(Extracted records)
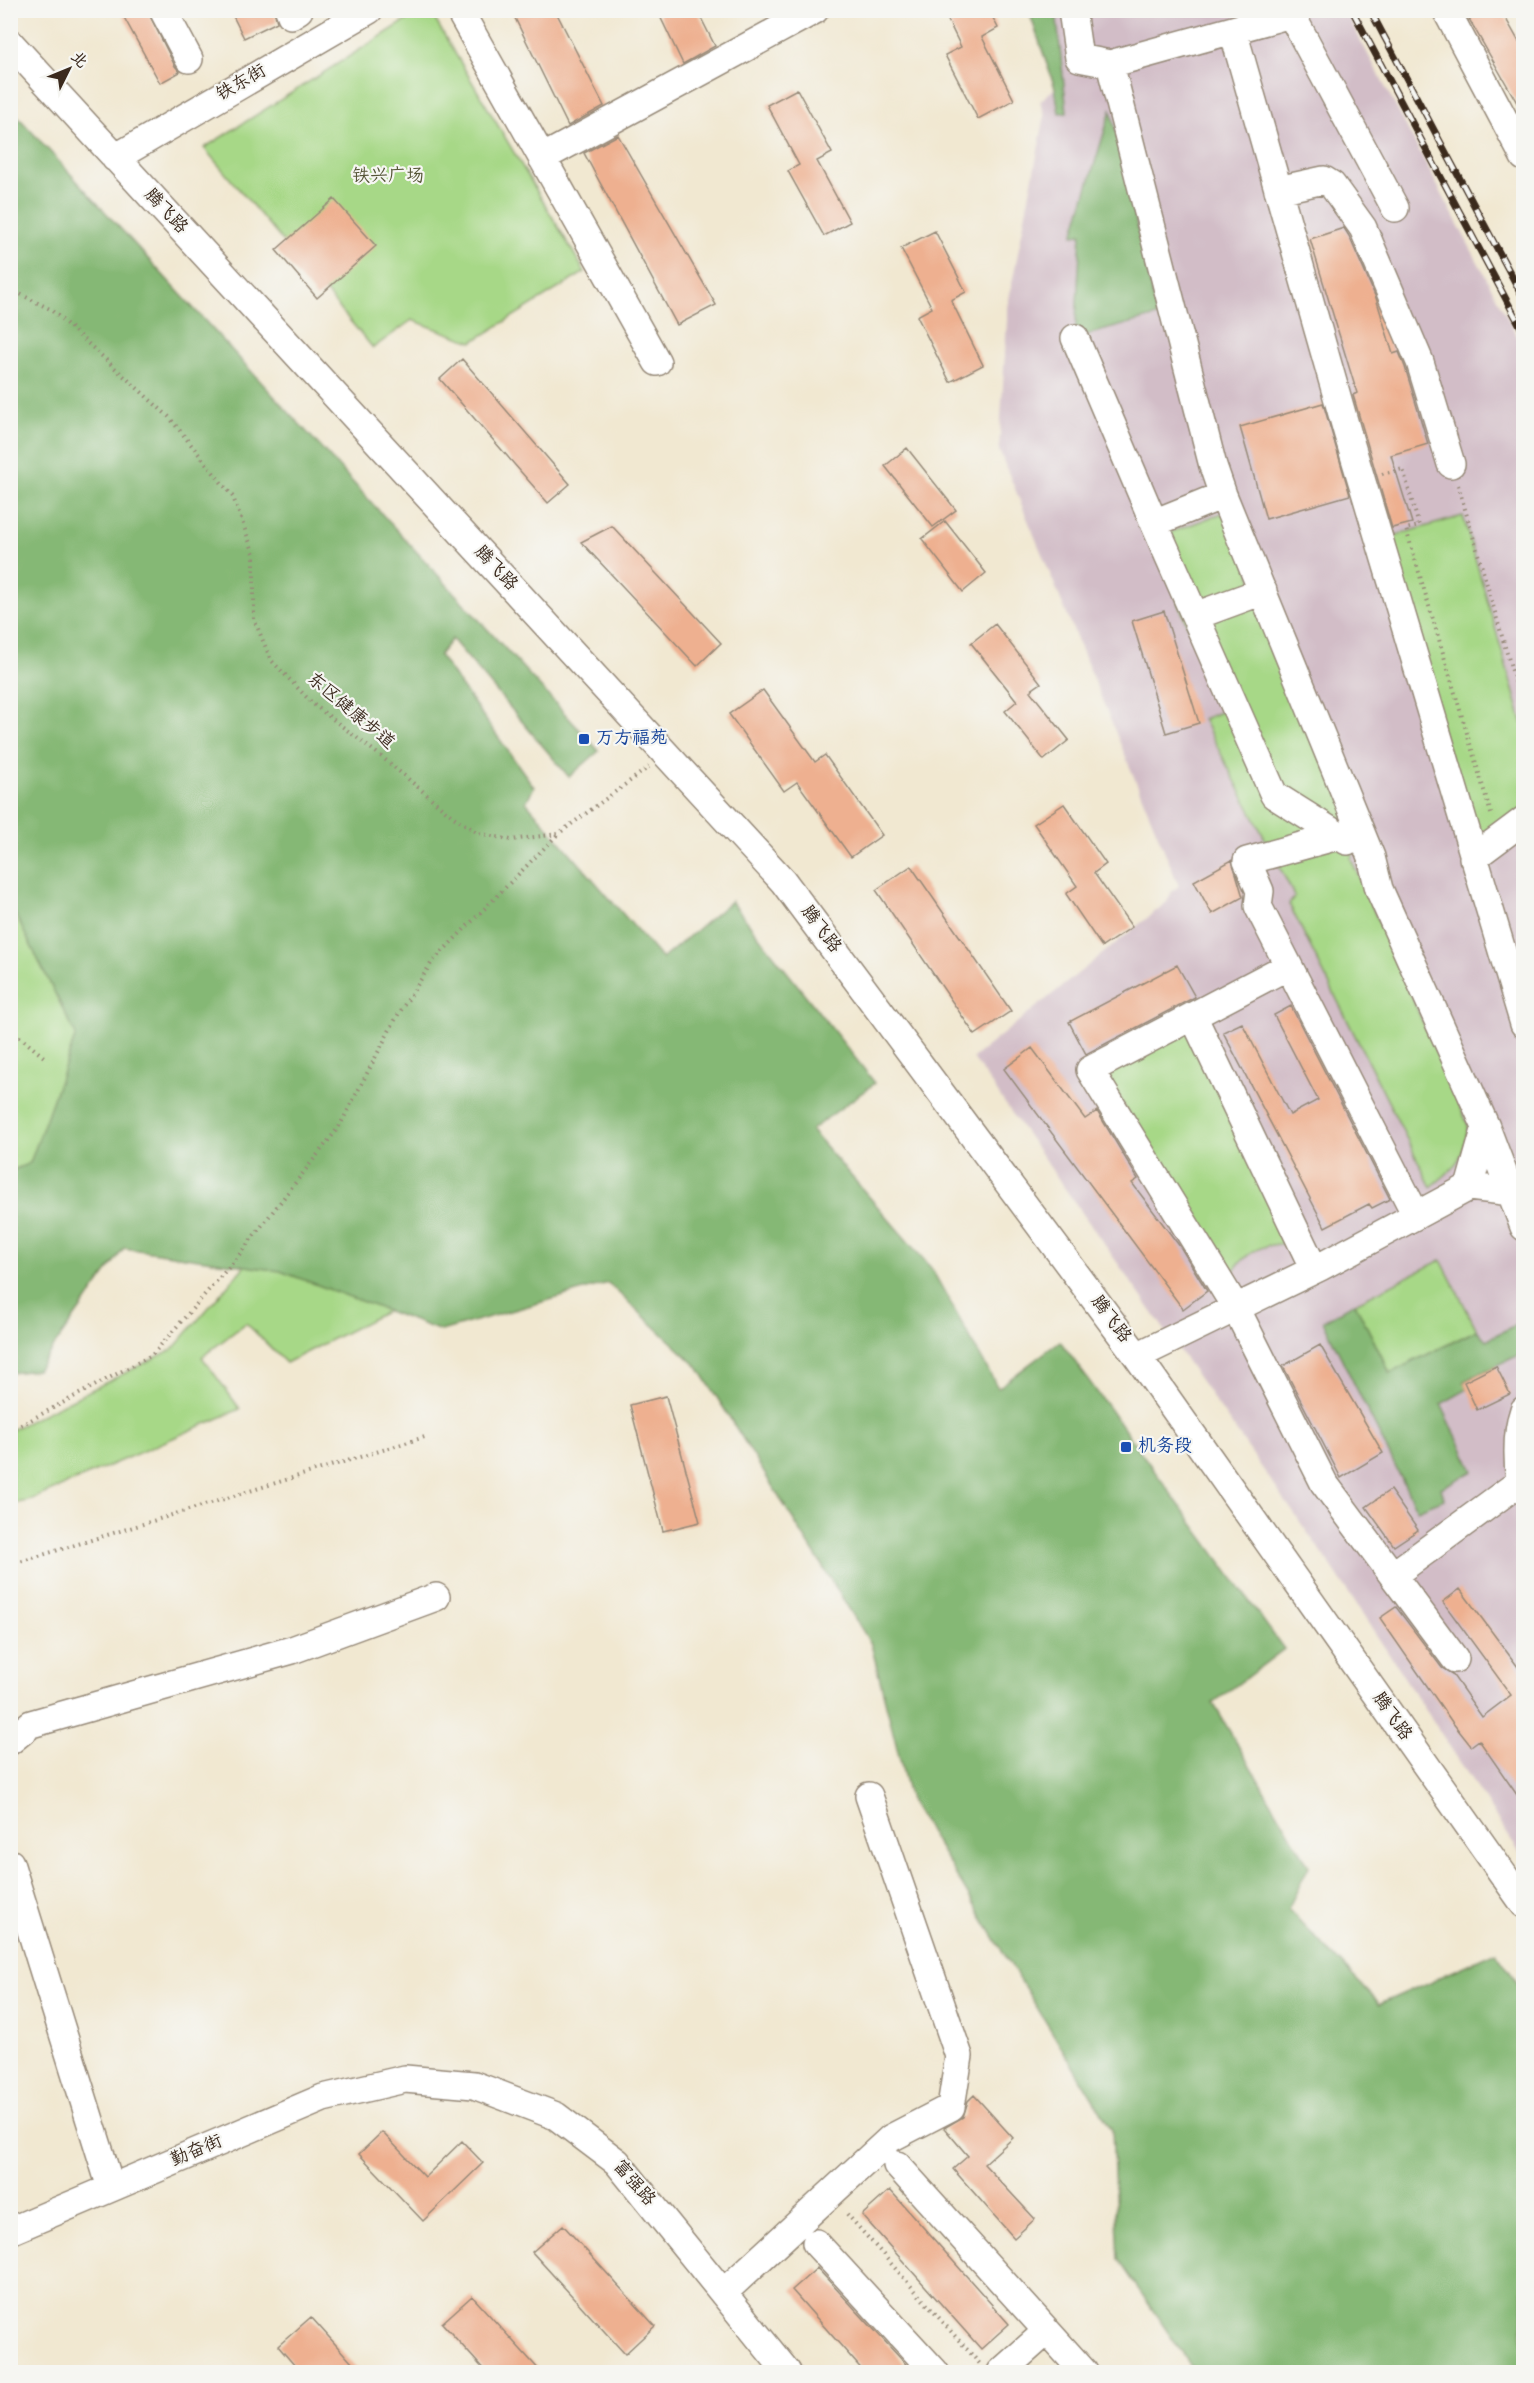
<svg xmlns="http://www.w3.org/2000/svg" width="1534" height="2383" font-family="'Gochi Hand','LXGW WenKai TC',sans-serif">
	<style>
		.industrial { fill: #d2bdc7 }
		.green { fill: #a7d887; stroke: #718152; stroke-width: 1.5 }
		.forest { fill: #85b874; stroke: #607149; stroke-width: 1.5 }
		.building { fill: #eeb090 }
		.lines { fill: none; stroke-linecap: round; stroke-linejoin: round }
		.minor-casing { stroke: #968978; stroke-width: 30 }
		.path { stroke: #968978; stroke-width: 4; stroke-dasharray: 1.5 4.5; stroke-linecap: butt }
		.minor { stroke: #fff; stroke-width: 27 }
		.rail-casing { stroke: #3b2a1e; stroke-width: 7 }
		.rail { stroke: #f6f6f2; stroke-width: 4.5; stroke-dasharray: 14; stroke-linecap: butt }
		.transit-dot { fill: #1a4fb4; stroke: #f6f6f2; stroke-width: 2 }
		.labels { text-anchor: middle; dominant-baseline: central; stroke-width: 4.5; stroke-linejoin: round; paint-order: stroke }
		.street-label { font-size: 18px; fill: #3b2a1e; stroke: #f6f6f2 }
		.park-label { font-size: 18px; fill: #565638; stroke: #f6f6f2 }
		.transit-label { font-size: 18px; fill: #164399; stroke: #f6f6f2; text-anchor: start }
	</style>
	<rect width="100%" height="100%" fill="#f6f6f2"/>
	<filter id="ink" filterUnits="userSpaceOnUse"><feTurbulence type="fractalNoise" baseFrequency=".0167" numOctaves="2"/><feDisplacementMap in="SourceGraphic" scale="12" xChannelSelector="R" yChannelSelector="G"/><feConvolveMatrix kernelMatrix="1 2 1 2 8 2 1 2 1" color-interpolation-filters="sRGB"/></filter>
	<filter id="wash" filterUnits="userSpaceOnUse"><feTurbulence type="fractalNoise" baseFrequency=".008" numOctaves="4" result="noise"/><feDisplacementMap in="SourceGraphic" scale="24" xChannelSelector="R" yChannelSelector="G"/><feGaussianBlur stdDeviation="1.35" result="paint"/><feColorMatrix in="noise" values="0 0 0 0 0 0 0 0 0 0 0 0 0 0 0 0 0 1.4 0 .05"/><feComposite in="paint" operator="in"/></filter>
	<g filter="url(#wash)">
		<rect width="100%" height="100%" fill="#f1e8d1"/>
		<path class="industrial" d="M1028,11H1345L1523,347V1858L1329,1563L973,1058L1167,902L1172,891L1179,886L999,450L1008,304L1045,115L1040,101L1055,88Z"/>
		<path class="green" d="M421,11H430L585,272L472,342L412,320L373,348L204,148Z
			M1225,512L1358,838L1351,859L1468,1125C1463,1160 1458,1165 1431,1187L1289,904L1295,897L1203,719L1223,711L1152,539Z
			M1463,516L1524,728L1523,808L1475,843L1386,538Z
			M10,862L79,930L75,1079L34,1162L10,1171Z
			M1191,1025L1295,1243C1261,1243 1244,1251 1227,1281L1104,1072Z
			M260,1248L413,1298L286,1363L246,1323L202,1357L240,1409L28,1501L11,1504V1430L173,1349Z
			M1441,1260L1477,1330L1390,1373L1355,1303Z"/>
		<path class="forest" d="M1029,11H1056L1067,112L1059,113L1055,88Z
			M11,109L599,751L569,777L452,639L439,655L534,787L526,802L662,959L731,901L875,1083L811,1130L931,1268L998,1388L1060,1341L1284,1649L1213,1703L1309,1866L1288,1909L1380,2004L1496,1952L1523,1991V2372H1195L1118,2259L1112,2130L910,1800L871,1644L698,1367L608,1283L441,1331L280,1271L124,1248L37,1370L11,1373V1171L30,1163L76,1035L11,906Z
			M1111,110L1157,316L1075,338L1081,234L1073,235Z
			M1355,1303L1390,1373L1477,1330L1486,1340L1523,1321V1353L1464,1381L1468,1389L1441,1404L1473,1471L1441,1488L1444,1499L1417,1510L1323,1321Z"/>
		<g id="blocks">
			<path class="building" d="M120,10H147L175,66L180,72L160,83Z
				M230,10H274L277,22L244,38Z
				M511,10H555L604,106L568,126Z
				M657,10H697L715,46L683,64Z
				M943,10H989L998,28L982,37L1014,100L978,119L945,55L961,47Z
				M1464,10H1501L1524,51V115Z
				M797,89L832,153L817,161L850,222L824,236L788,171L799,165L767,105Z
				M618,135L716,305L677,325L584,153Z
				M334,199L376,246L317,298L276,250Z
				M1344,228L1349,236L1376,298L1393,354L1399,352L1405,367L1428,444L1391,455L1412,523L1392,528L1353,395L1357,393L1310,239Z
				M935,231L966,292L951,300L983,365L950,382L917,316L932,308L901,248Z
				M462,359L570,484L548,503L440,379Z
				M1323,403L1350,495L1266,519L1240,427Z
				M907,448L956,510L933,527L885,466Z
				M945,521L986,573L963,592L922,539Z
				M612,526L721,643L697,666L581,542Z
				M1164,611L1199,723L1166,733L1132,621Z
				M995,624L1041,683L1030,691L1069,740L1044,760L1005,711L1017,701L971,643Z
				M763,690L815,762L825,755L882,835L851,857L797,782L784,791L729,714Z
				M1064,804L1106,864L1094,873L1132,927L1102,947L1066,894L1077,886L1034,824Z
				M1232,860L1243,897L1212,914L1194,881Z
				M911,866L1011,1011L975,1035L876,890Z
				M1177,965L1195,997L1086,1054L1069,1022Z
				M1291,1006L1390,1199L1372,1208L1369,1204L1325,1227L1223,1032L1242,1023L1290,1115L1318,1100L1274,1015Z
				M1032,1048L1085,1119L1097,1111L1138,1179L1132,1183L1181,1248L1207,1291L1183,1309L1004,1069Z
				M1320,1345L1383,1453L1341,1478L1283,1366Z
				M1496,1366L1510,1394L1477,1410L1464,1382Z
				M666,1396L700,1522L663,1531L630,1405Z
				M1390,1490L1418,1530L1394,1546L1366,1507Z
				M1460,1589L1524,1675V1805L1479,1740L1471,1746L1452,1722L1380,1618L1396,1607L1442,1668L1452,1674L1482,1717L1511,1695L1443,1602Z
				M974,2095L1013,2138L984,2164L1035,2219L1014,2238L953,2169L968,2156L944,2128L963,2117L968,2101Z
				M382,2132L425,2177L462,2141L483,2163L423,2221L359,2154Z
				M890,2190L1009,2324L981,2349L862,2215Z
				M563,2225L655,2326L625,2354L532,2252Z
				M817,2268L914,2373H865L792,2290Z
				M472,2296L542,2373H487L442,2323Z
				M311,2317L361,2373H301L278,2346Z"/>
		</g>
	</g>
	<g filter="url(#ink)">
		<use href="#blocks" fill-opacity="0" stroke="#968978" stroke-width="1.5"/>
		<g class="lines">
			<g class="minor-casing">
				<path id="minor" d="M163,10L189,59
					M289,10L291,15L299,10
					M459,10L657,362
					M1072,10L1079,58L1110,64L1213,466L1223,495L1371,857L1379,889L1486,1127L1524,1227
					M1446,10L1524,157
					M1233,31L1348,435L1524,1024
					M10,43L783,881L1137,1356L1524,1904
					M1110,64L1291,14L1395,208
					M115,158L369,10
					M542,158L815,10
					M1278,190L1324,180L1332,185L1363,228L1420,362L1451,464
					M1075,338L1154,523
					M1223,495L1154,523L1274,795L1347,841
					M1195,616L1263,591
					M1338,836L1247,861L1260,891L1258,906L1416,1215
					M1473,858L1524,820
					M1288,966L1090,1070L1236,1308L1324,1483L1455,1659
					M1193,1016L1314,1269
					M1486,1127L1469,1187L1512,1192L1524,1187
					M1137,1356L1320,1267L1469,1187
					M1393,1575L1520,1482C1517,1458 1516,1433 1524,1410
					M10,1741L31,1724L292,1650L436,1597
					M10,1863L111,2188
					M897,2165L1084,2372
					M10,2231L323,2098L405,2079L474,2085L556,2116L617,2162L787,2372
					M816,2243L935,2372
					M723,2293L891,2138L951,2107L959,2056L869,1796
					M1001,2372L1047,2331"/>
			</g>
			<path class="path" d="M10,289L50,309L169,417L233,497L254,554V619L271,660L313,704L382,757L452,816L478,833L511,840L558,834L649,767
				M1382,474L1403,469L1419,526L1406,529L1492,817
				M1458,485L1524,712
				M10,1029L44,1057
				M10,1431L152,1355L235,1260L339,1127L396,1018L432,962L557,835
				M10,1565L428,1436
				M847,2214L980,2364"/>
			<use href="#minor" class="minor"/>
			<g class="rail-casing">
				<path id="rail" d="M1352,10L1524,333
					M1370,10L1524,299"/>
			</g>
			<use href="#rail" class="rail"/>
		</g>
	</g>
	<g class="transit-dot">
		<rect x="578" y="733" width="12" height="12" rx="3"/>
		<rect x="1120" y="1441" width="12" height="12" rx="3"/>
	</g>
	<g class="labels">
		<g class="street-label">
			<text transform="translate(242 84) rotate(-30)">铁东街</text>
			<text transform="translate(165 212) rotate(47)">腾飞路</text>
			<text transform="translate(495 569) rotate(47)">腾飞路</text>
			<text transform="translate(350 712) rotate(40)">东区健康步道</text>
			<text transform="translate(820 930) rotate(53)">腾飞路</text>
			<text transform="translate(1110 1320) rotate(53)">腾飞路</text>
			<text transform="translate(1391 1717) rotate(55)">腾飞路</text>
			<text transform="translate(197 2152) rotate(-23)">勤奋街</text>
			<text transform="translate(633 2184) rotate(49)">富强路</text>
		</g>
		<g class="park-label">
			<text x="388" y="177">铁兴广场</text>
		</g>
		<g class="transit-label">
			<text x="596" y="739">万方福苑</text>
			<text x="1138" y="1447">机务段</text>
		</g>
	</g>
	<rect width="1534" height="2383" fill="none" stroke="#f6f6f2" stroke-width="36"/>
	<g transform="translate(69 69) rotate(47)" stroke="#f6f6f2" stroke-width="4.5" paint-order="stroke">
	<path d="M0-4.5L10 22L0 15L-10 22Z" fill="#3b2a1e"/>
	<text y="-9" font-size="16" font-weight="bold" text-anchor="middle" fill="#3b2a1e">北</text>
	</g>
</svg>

TASK DIRECTIONS: Locate and copy each line in the data above that includes the word "lines".

SOLVED EXERCISE:
		.lines { fill: none; stroke-linecap: round; stroke-linejoin: round }
		<g class="lines">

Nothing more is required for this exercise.